Shannon’s individual success continued in the 2005 cross country season when she won the CIF State Division I individual championship as a junior.

The next year, the whole team had a breakthrough.

Saugus ended Canyon’s 12-year run atop the Foothill League, and behind Shannon Murakami and Katie Dunn, the Centurions won the CIF State Division I championship at Woodward Park in Fresno.

Thanks to the commitment of Shannon and Dunn, the program had taken off.

“They kind of mentored all these new girls in,” Paragas says. “These girls didn’t know any better.  They thought this is the way you did it. We had a recruiting frenzy and we had very, very good leadership.”

The following year, Dunn led the team to its second straight Division I state championship, with Mahoney as the team’s second finisher.

“She was my idol,” Mahoney says of Dunn. “She was the one I looked up to the most. I hope I can be another Shannon or Katie who has helped the team so much.”

Mahoney led the team to its third straight state championship in 2008, this time in Division II, and she helped the Centurions make history this past November.

Four state champions, each with a different captain. Each had a different nucleus.

Each time, it didn’t matter.

“When they graduate high school, everybody wants to say they left their mark,” Shannon says. “For a lot of the girls on (Saugus), their way of doing that is being on the team and contributing.”

Because of those contributions – and Paragas’ guidance – Saugus has now established itself as a cross country powerhouse.

The team has made the trip to the Nike Cross Nationals meet in Portland, Ore., the last three years, finishing second twice and fourth earlier this month.

So where does Saugus girls cross country rank with other great Santa Clarita Valley sports dynasties?

Paragas, a Hart graduate, isn’t combative about the issue.

But he does note that cross country’s postseason format, which pits all the top schools against one another, is more conducive to determining the best team than football’s postseason format, which doesn’t have a state tournament.

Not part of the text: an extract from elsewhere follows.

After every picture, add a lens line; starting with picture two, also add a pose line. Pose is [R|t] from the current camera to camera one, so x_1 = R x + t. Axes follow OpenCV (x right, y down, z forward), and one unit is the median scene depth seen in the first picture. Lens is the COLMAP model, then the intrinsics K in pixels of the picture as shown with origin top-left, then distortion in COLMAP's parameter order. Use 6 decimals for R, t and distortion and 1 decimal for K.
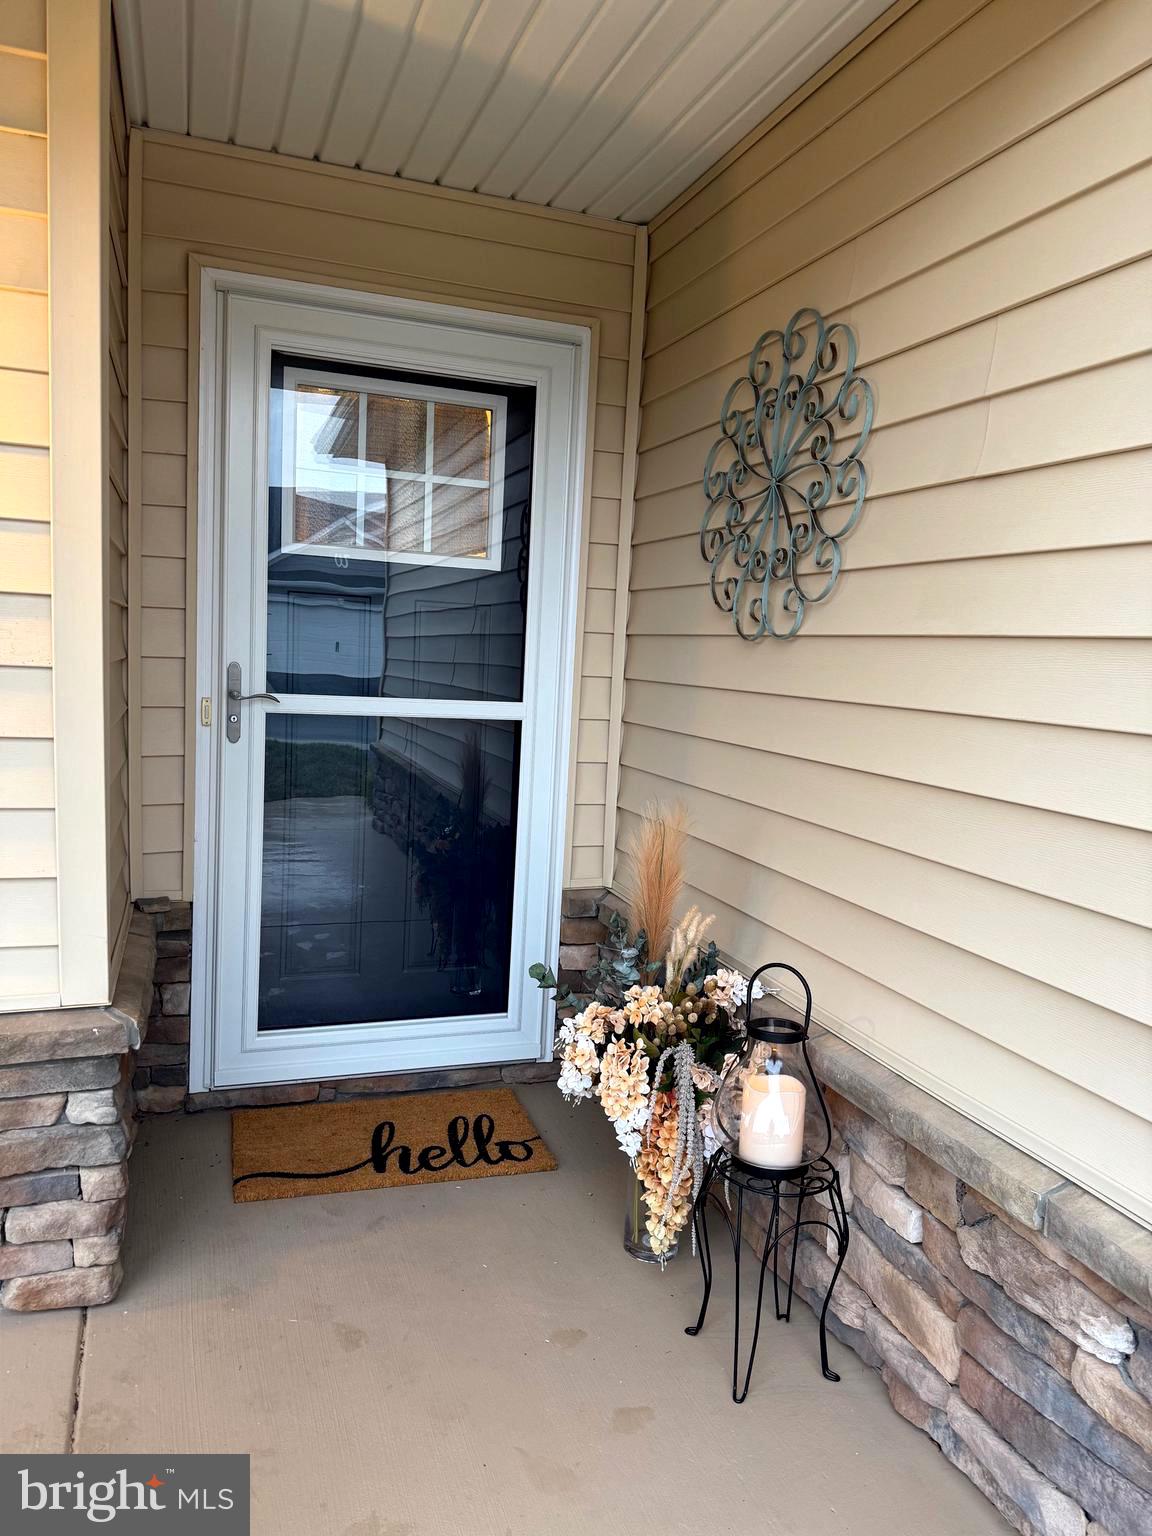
lens RADIAL K [[1150.4, 0, 585.3], [0, 1150.4, 768.1], [0, 0, 1]] dist [0.075163, -0.093873]
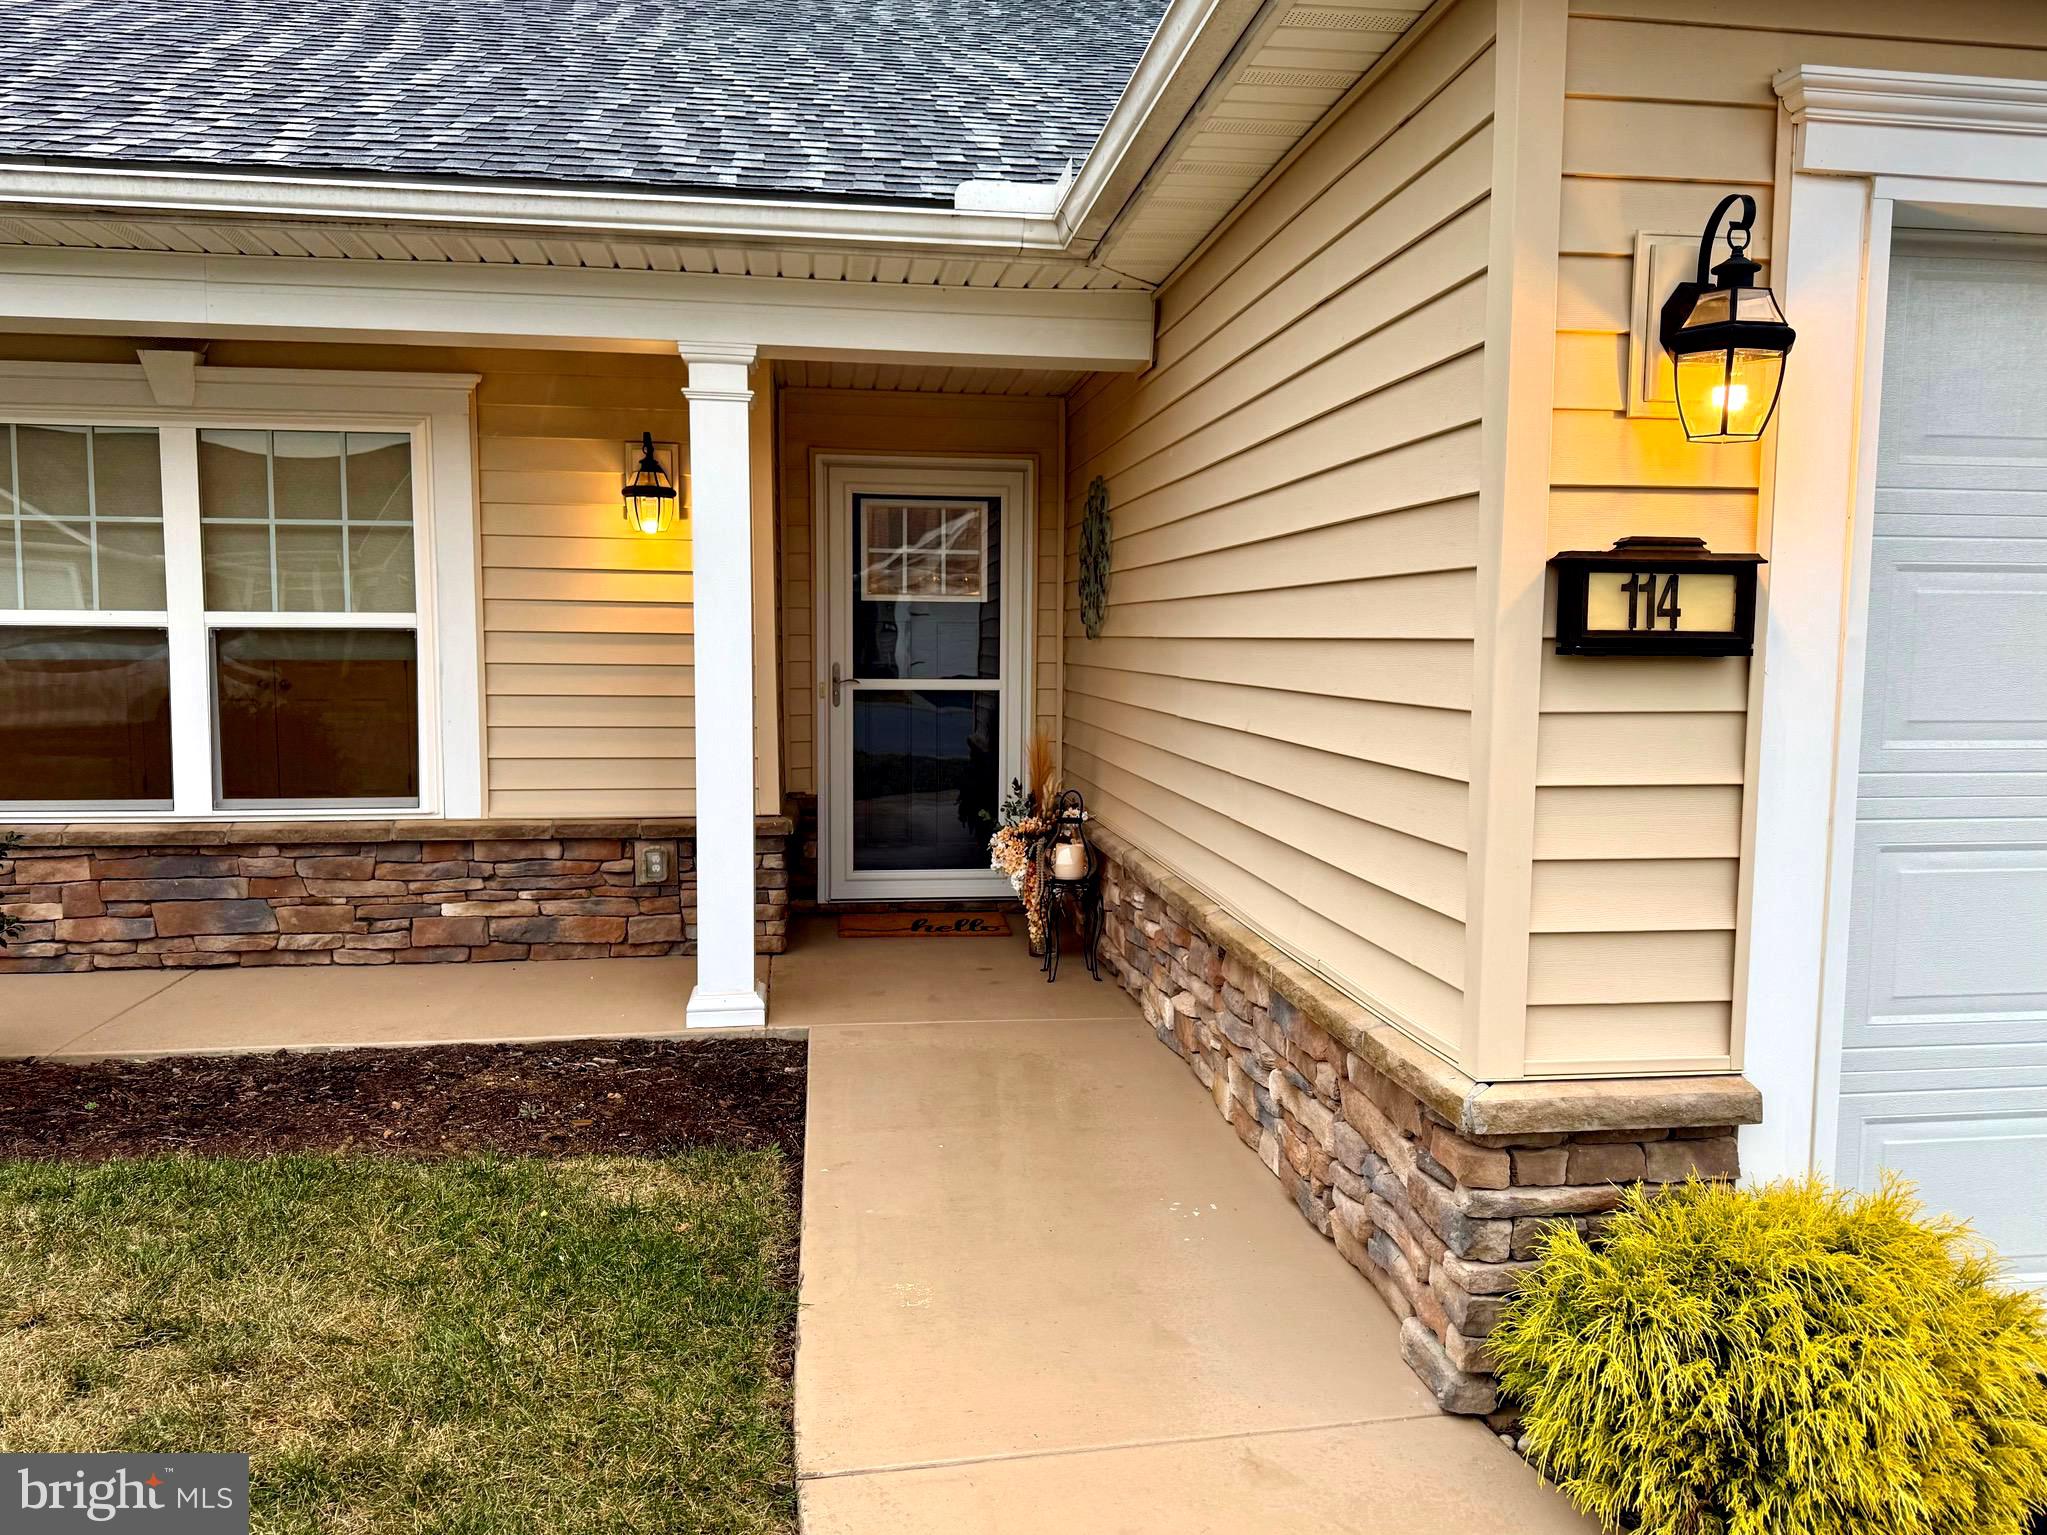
lens RADIAL K [[1533.2, 0, 1029.7], [0, 1533.2, 809.9], [0, 0, 1]] dist [0.075163, -0.093873]
pose [[0.979136, -0.017667, -0.202436, 0.536208], [0.018096, 0.999836, 0.000265, 0.162271], [0.202398, -0.003923, 0.979296, -1.460232]]
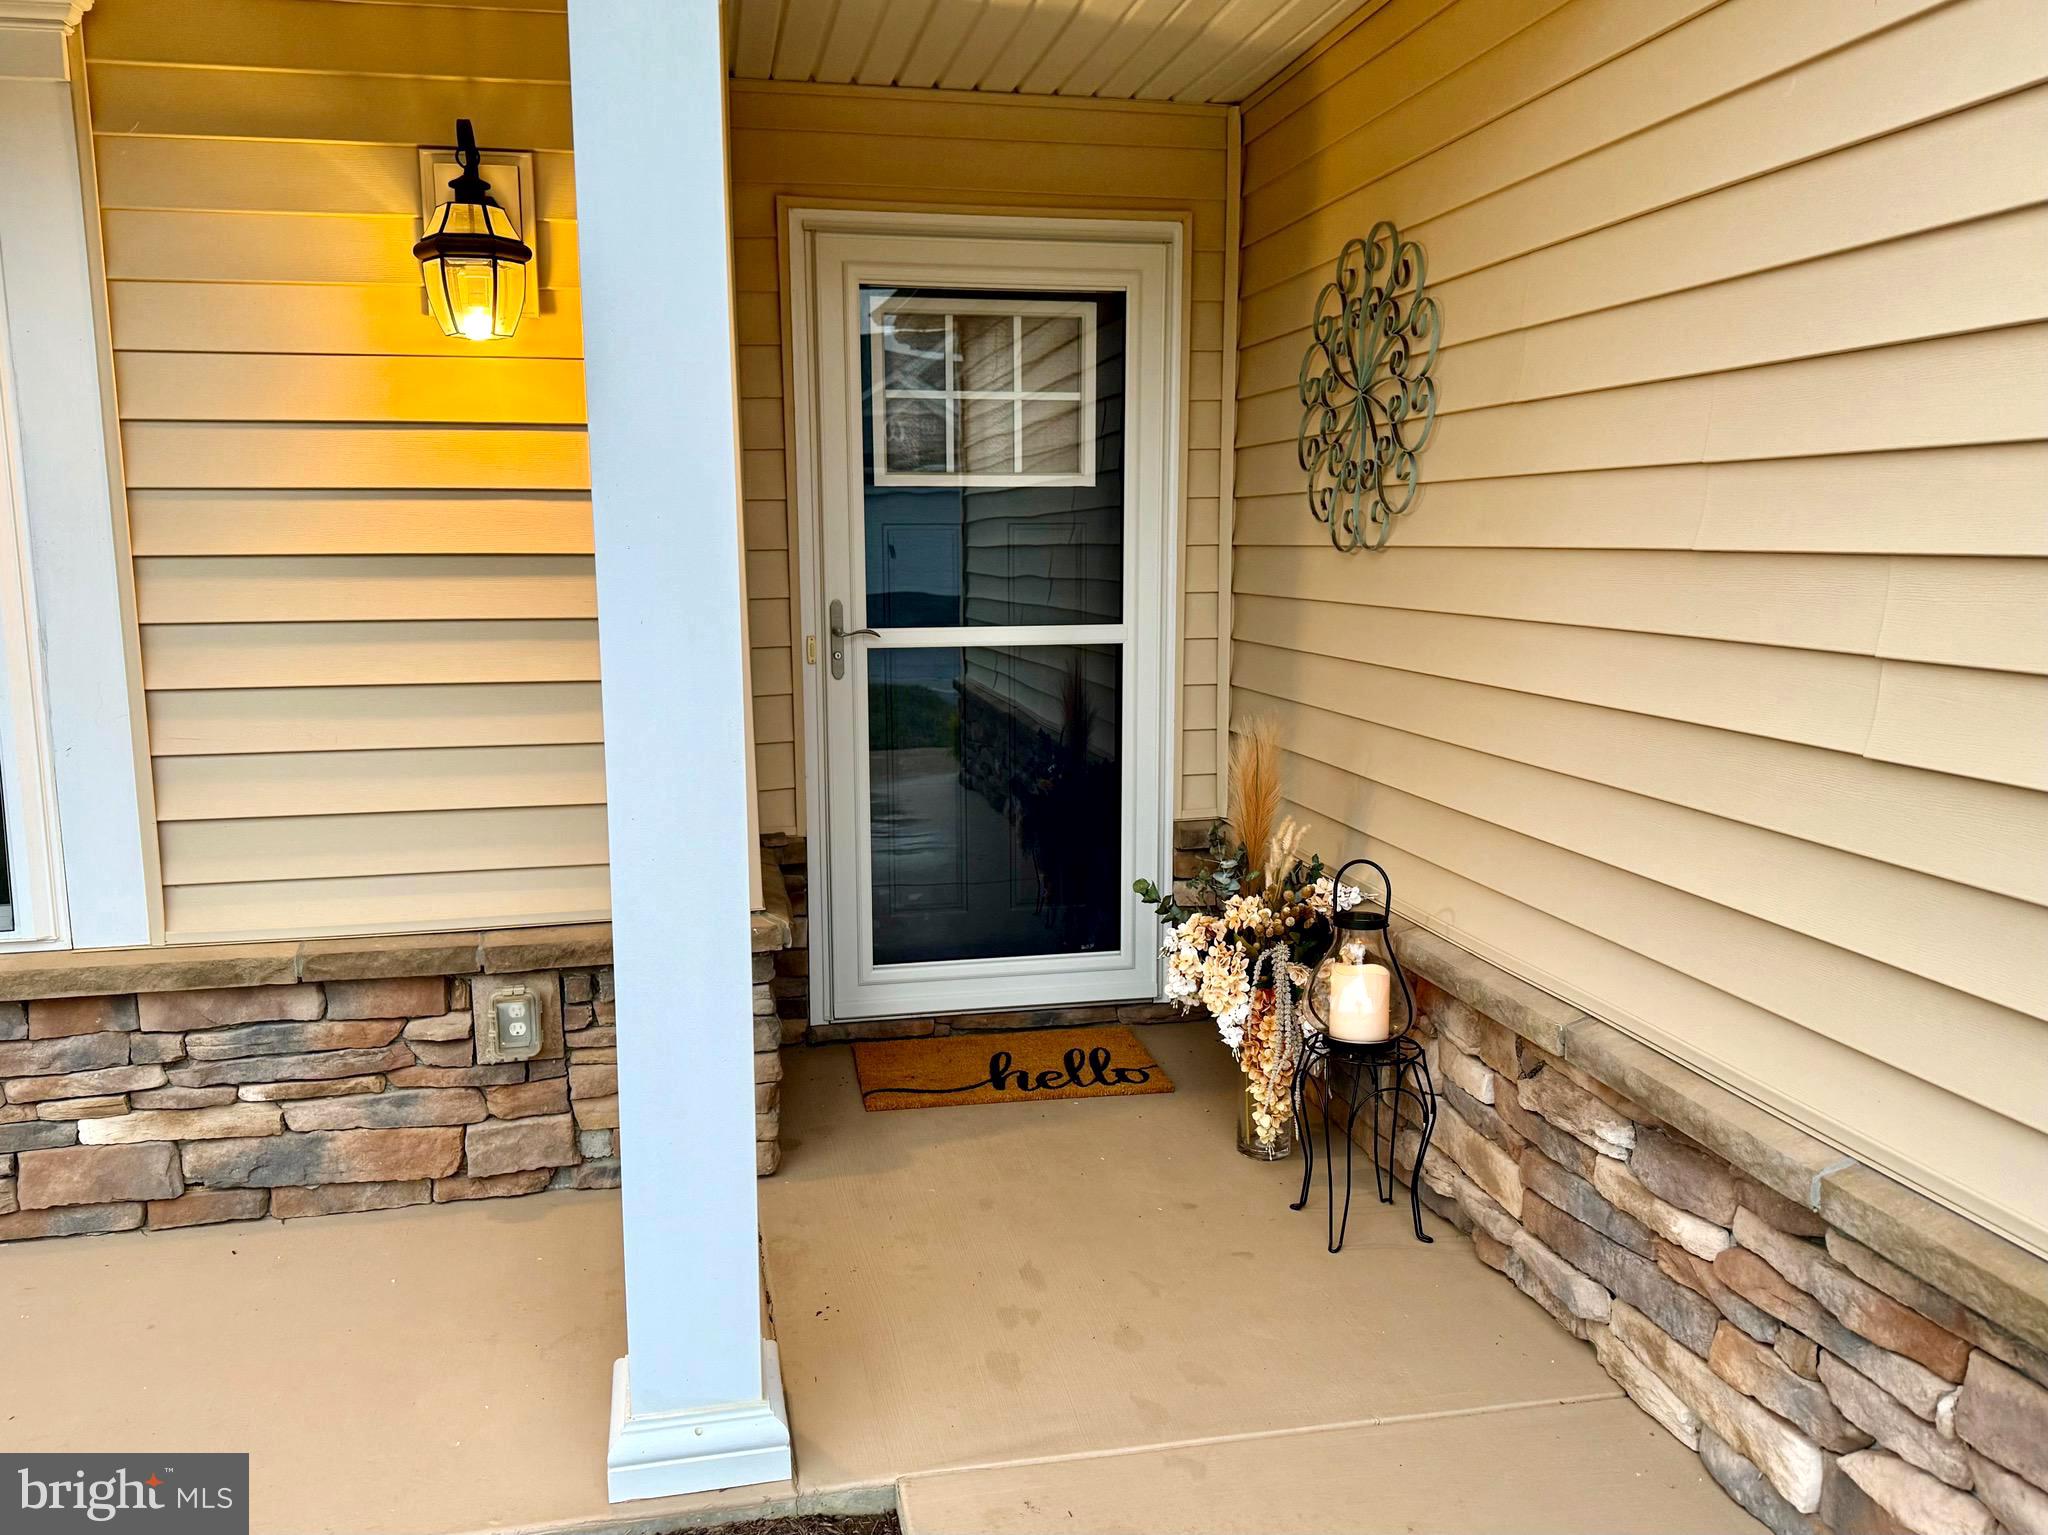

“We’ve been undefeated in California for four straight years,” Paragas says. “We’ve set state record times. You can’t really compare across sports. We certainly are a contender for being one of the best dynasties in Santa Clarita Valley history, if there is such a thing.”

In any case, Saugus will try to extend its record run in 2010, when the team returns all but one of its top seven runners.

If the Centurions win a fifth straight state title, they’ll have done so without any of the girls from the first state championship team.
At the beginning of the decade, such an accomplishment would have sounded impossible.

As the decade ends, it’s what we’ve come to expect from Saugus.